« L’impact des conditions socio-économiques sur le cerveau des enfants »

samedi 16 mars 2019.
 

Kim Noble, pédiatre de formation, dirige le Neurocognitive Early Experience and Development Lab (NEED Lab) à l’université Columbia de New York, un laboratoire de recherche qui étudie l’influence des expériences précoces sur les apprentissages et la croissance des enfants.

Que sait-on aujourd’hui de l’impact de la précarité sur le cerveau des enfants ?

Plusieurs études ont montré que de la petite enfance à l’adolescence, il existe des disparités socio-économiques dans le développement du langage, des capacités de mémorisation et d’auto-contrôle. Point important, aucun effet de ces disparités socio-économiques sur le cerveau n’a été constaté à la naissance. C’est cohérent avec l’hypothèse que ce sont les expériences post-natales qui comptent, même si nous n’en avons pas de preuve formelle.

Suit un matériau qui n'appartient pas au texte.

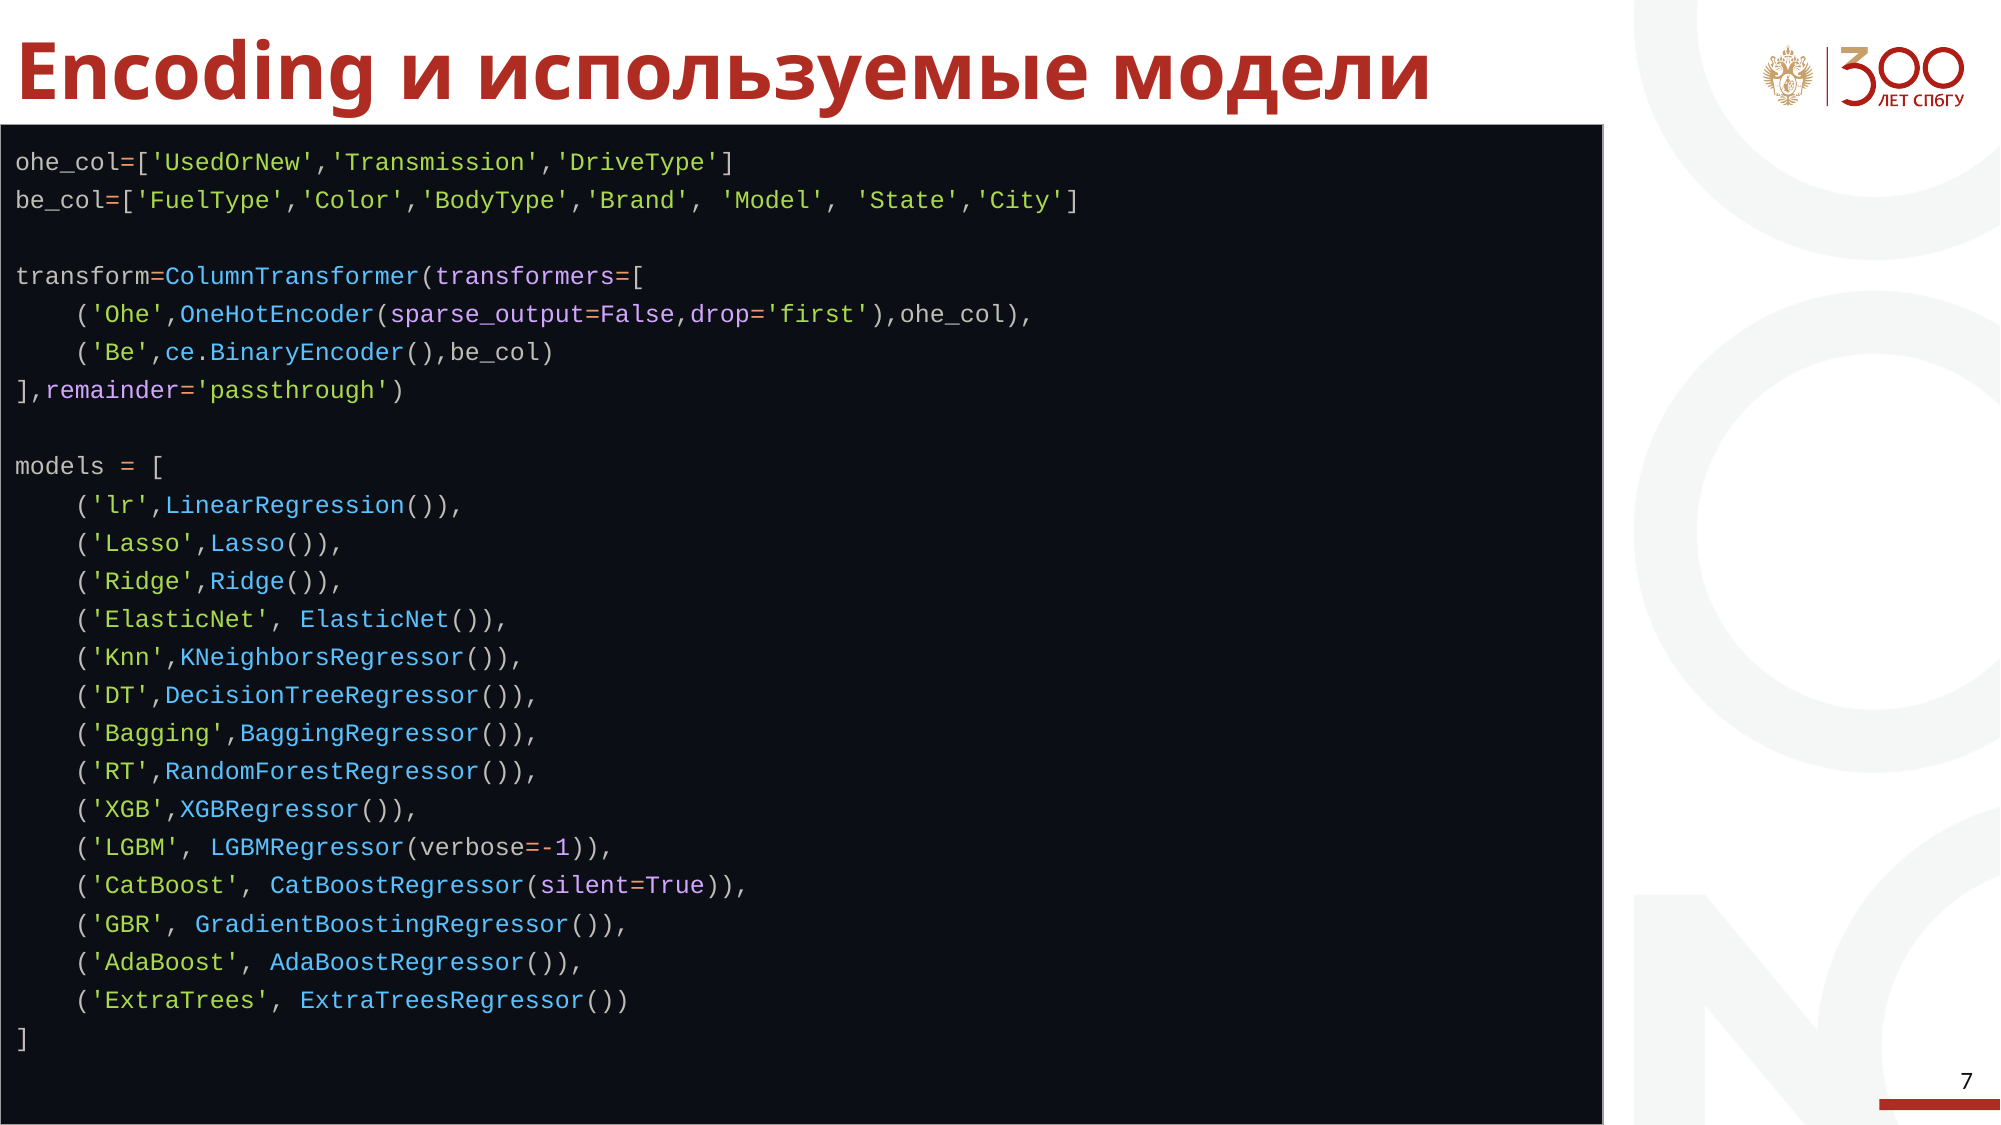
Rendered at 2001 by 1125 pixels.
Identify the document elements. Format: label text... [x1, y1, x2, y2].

picture [1620, 0, 2000, 1125]
text_box ‹#› [1879, 1059, 1989, 1099]
title Encoding и используемые модели [0, 0, 1460, 124]
table_header ohe_col=['UsedOrNew','Transmission','DriveType'] be_col=['FuelType','Color','BodyType','Brand', 'Model', 'State','City'] transform=ColumnTransformer(transformers=[ ('Ohe',OneHotEncoder(sparse_output=False,drop='first'),ohe_col), ('Be',ce.BinaryEncoder(),be_col) ],remainder='passthrough') models = [ ('lr',LinearRegression()), ('Lasso',Lasso()), ('Ridge',Ridge()), ('ElasticNet', ElasticNet()), ('Knn',KNeighborsRegressor()), ('DT',DecisionTreeRegressor()), ('Bagging',BaggingRegressor()), ('RT',RandomForestRegressor()), ('XGB',XGBRegressor()), ('LGBM', LGBMRegressor(verbose=-1)), ('CatBoost', CatBoostRegressor(silent=True)), ('GBR', GradientBoostingRegressor()), ('AdaBoost', AdaBoostRegressor()), ('ExtraTrees', ExtraTreesRegressor()) ] [1, 125, 1602, 1124]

Récemment, des travaux en neuro-imagerie, dont ceux de notre équipe, ont permis de confirmer que l’impact des conditions socio-économiques est perceptible au niveau structurel, précisément dans les régions cérébrales qui supportent le langage, la mémoire et l’autocontrôle. La surface et l’épaisseur du cortex de ces zones sont significativement réduites chez les enfants vivant dans des familles en situation de précarité.

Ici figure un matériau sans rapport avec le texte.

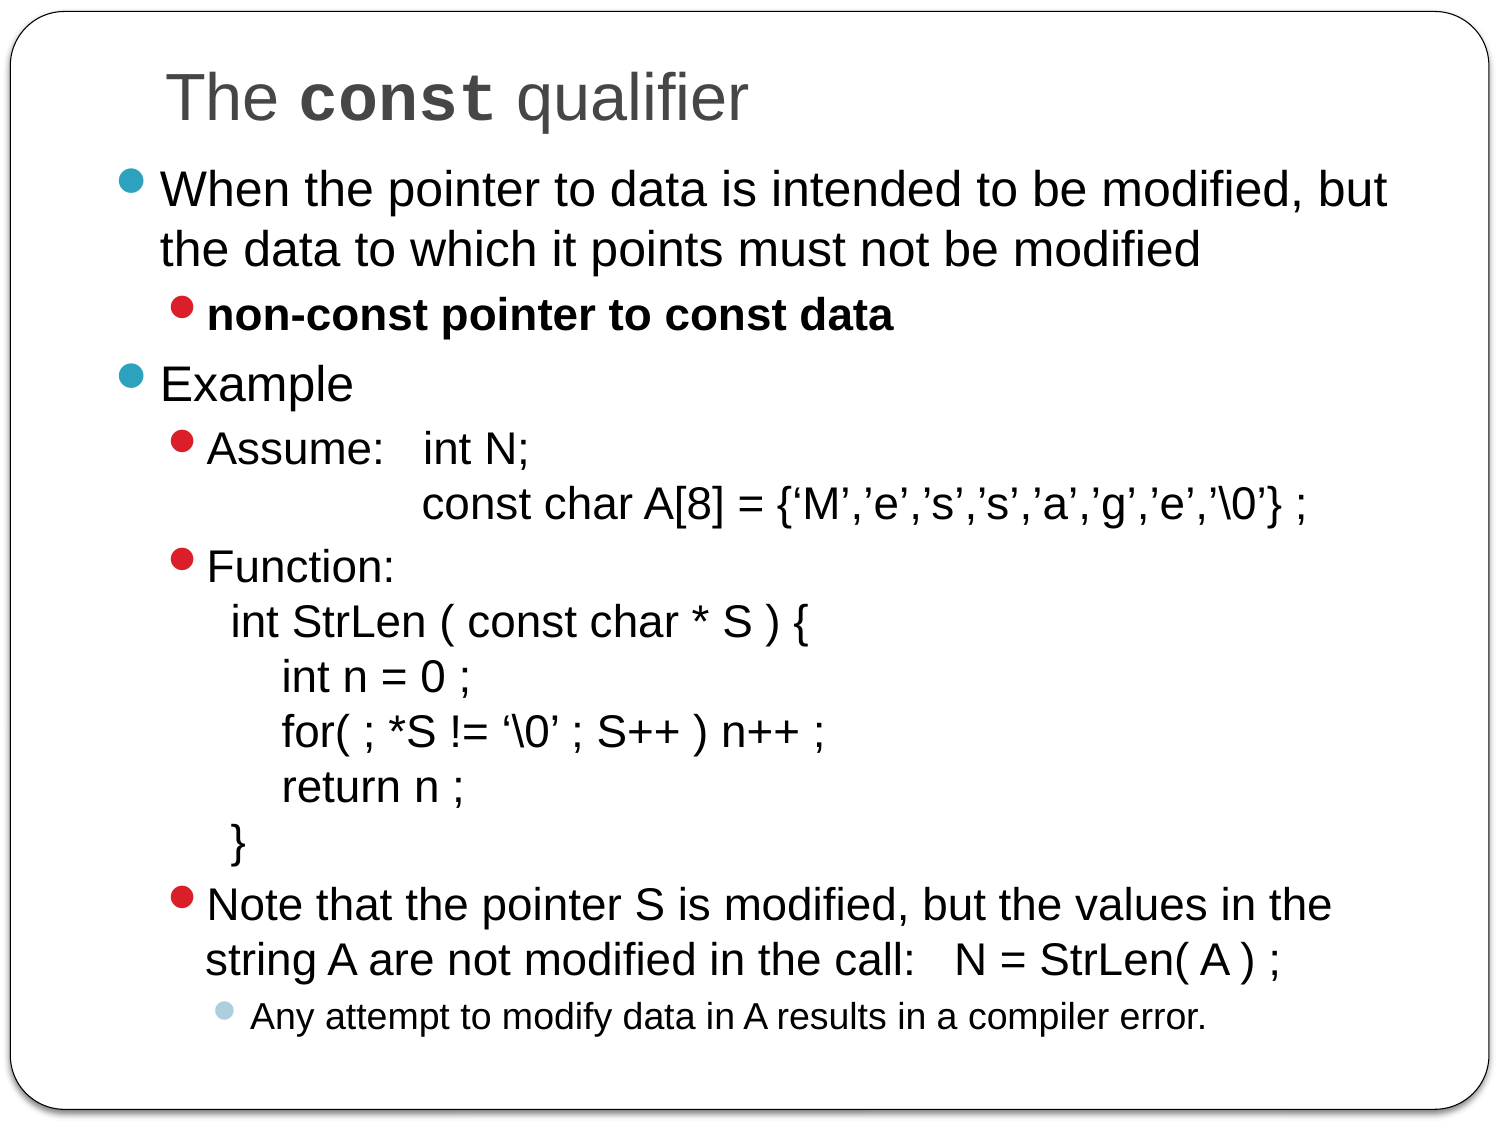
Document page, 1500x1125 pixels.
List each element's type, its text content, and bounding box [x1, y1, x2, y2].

De nombreux paramètres peuvent être impliqués dans les liens entre pauvreté et développement cérébral, et des études sont en cours pour déterminer leur poids respectif. Notre laboratoire s’intéresse en particulier à deux facteurs dont le rôle paraît majeur : la qualité et la quantité d’exposition au langage ; et le stress, physiologique ou ressenti.

Vous allez débuter une étude inédite pour évaluer si ces troubles du développement cérébral peuvent être prévenus par une aide financière apportée aux familles en difficulté. Comment allez-vous procéder en pratique ?

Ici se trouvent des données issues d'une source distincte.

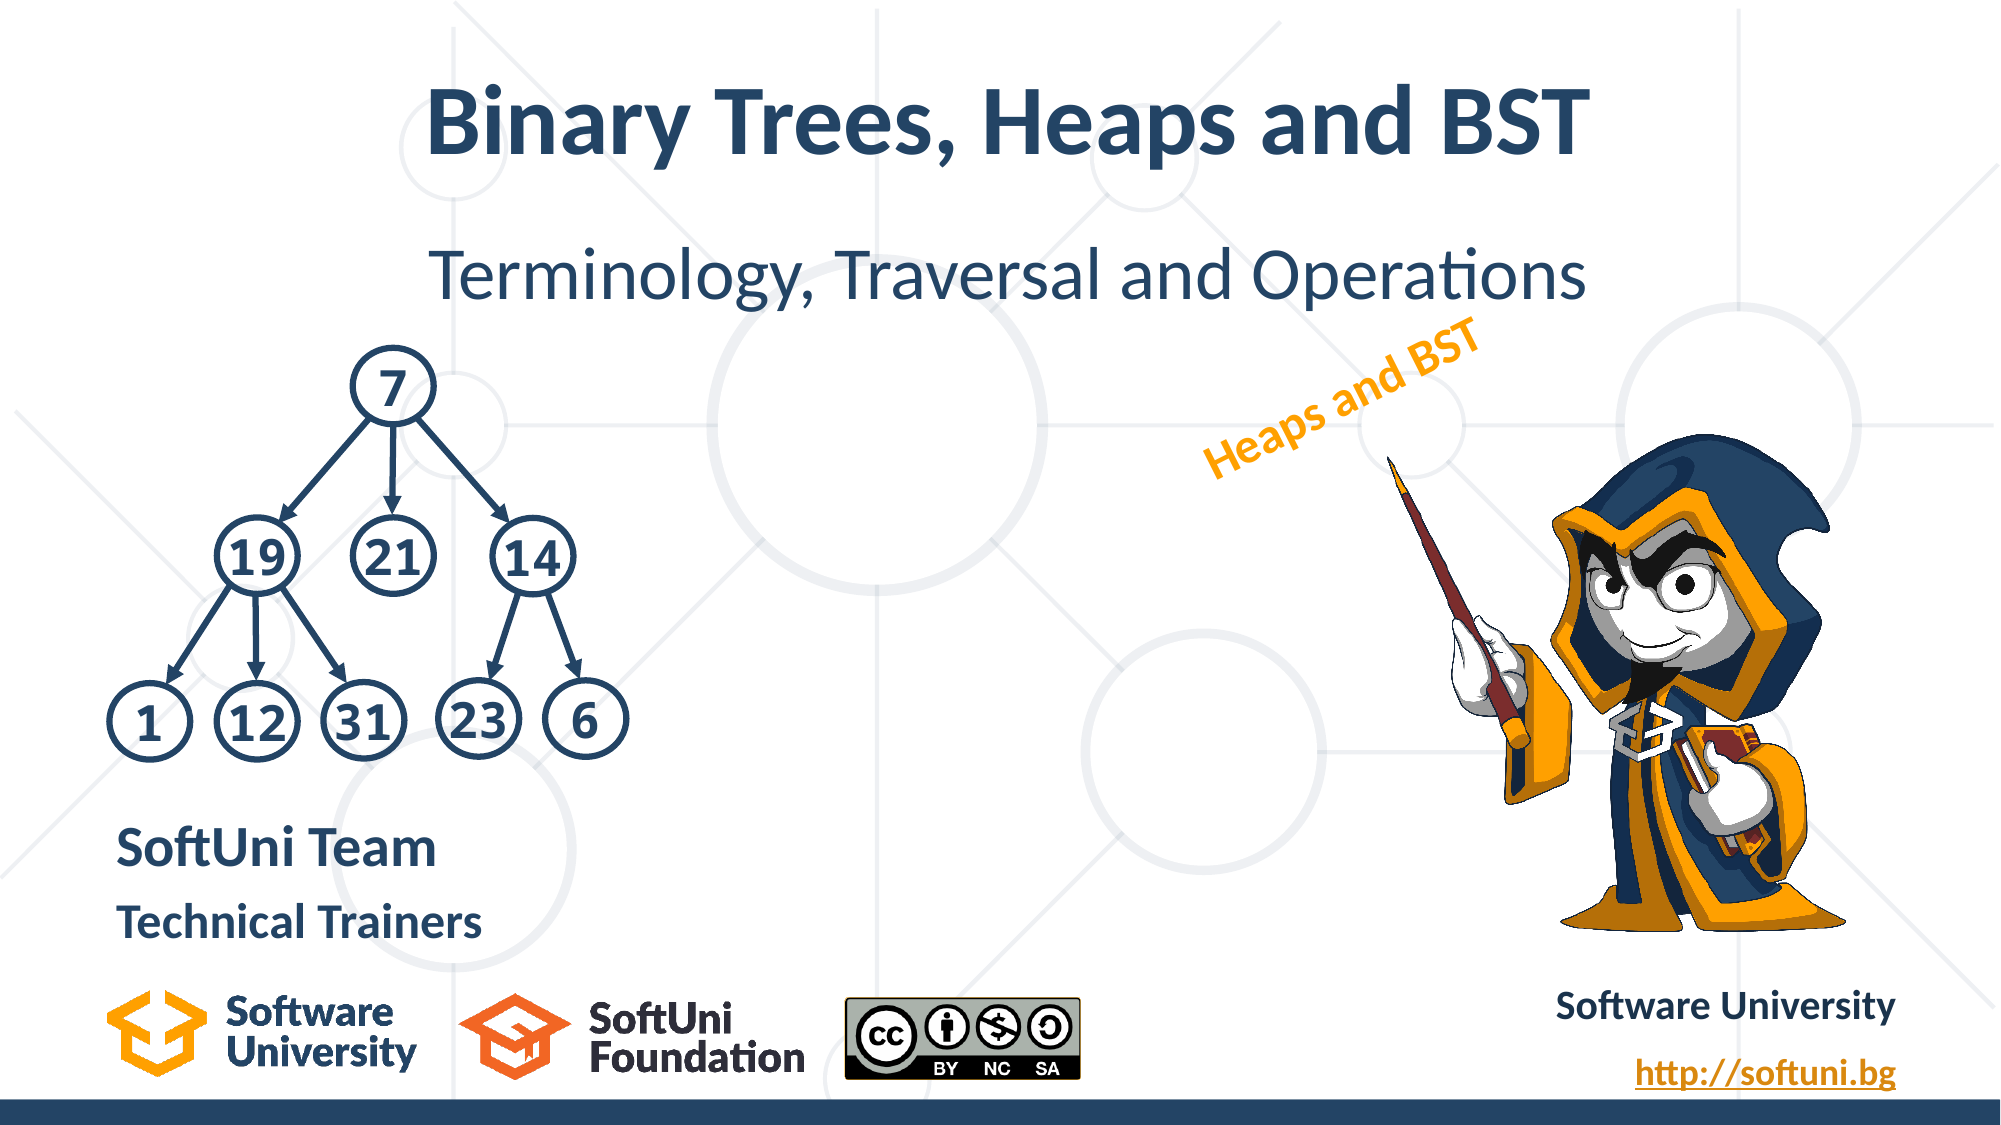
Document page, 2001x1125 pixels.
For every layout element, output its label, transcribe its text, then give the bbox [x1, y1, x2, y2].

picture [221, 990, 417, 1077]
subtitle Terminology, Traversal and Operations [109, 213, 1909, 359]
title Binary Trees, Heaps and BST [109, 41, 1909, 187]
picture [1369, 389, 1891, 953]
list Technical Trainers [110, 884, 595, 954]
picture [107, 990, 211, 1077]
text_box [109, 347, 627, 760]
picture [458, 993, 804, 1080]
list http://softuni.bg [1417, 1040, 1903, 1098]
picture [845, 998, 1081, 1079]
list Software University [1417, 970, 1903, 1034]
list SoftUni Team [110, 800, 595, 884]
text_box Heaps and BST [1114, 245, 1567, 541]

Nous prévoyons de recruter 1000 mères à faible revenu, au moment de leur accouchement, sur plusieurs sites à travers les Etats-Unis. Après un tirage au sort, la moitié d’entre elles recevront un complément confortable (333 dollars mensuels, soit 283 euros), l’autre moitié un montant symbolique (20 dollars mensuels, soit 19 euros).

Nous suivrons leurs enfants durant les trois premières années de leur vie, période où le cerveau en développement est particulièrement sensible aux différences d’expériences. Le postulat de départ est simple, mais c’est une étude ambitieuse, sans précédent. Le coût total du projet est évalué à 16 millions de dollars (15 millions d’euros). Les Instituts nationaux de la santé (NIH) devraient prendre en charge les évaluations, c’est-à-dire les coûts de la recherche proprement dite. Le budget correspondant aux aides financières sera, lui, assuré par des fonds privés et des philanthropes. Douze millions de dollars ont été levés ou sont en passe de l’être, et nous recherchons activement des fonds pour les quatre millions restants. Si nous y parvenons, l’étude pourrait commencer courant 2017.

Ne craignez-vous pas que les familles qui reçoivent seulement 20 dollars par mois quittent l’étude, par manque de motivation ?

Il faut préciser qu’outre les transferts mensuels, toutes les familles percevront une compensation financière pour leur participation à la recherche : 50 dollars lors de l’inclusion, autant lors des contrôles réalisés au premier et deuxième anniversaire de l’enfant, et 200 pour le bilan pratiqué au laboratoire à trois ans. L’étude pilote que nous avons menée auprès de 30 familles suggère que même dans le groupe contrôle, un supplément mensuel de 20 dollars constitue une aide. Dans cet essai, le taux de rétention – niveau de participation – des volontaires est resté élevé, dans les deux groupes.

Pourquoi ne pas débuter le soutien financier pendant la grossesse, pour améliorer les conditions de celle-ci et pour protéger plus précocement le développement du cerveau de l’enfant ?

Nous avons envisagé cette possibilité, mais du fait des contraintes logistiques, nous avons conclu que la faisabilité serait plus élevée si le recrutement était réalisé à la maternité au moment de la naissance : aux Etats-Unis, la plupart des femmes accouchent à l’hôpital, mais le suivi prénatal est très variable.

L’objectif majeur de ce que l’on appelle aujourd’hui les neurosciences de la pauvreté est de mettre en lumière les mécanismes qui produisent des inégalités. C’est fondamental pour mettre en place des stratégies fondées sur les preuves, qui permettront d’augmenter les chances que tous les enfants atteignent leur plein potentiel de développement. J’en suis convaincue, la pauvreté est la plus grande barrière pour atteindre cet objectif.